Text block —
:::::
In differential form the Clusius-Duhem inequality can be written as

\rho~\dot{\eta} \ge - \boldsymbol{\nabla} \cdot \left(\cfrac{\mathbf{q}}{T}\right) + \cfrac{\rho~s}{T} ~.

Proof:

Assume that $\Omega$ is an arbitrary fixed control volume. Then $u_n = 0$ and the derivative can be taken inside the integral to give

\int_{\Omega} \frac{\partial }{\partial t}(\rho~\eta)~\text{dV} \ge -\int_{\partial \Omega} \rho~\eta~(\mathbf{v}\cdot\mathbf{n})~\text{dA} - \int_{\partial \Omega} \cfrac{\mathbf{q}\cdot\mathbf{n}}{T}~\text{dA} + \int_{\Omega} \cfrac{\rho~s}{T}~\text{dV} ~.

Using the divergence theorem, we get

\int_{\Omega} \frac{\partial }{\partial t}(\rho~\eta)~\text{dV} \ge -\int_{\Omega} \boldsymbol{\nabla} \cdot (\rho~\eta~\mathbf{v})~\text{dV} - \int_{\Omega} \boldsymbol{\nabla} \cdot \left(\cfrac{\mathbf{q}}{T}\right)~\text{dV} + \int_{\Omega} \cfrac{\rho~s}{T}~\text{dV} ~.
:::::
Data extract —
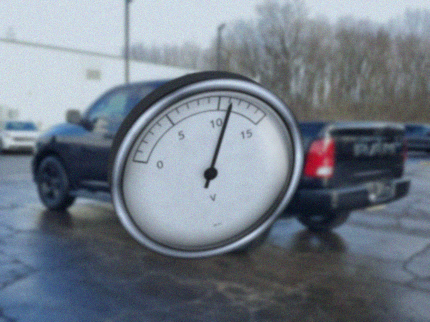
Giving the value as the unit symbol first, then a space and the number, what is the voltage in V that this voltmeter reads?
V 11
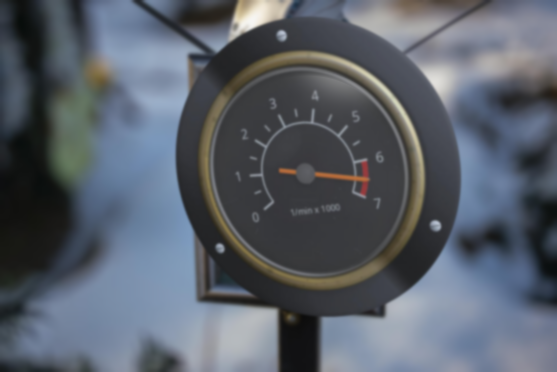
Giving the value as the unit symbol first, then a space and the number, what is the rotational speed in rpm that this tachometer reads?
rpm 6500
:::::
Task —
Answer these about the text on the Clusius-Duhem inequality:
(a) What kind of volume is $\Omega$ assumed to be?
(b) What value does $u_n$ take under that assumption?
(c) Which theorem turns the surface integrals into volume integrals?

Answer below —
(a) An arbitrary fixed control volume.
(b) $u_n = 0$.
(c) The divergence theorem.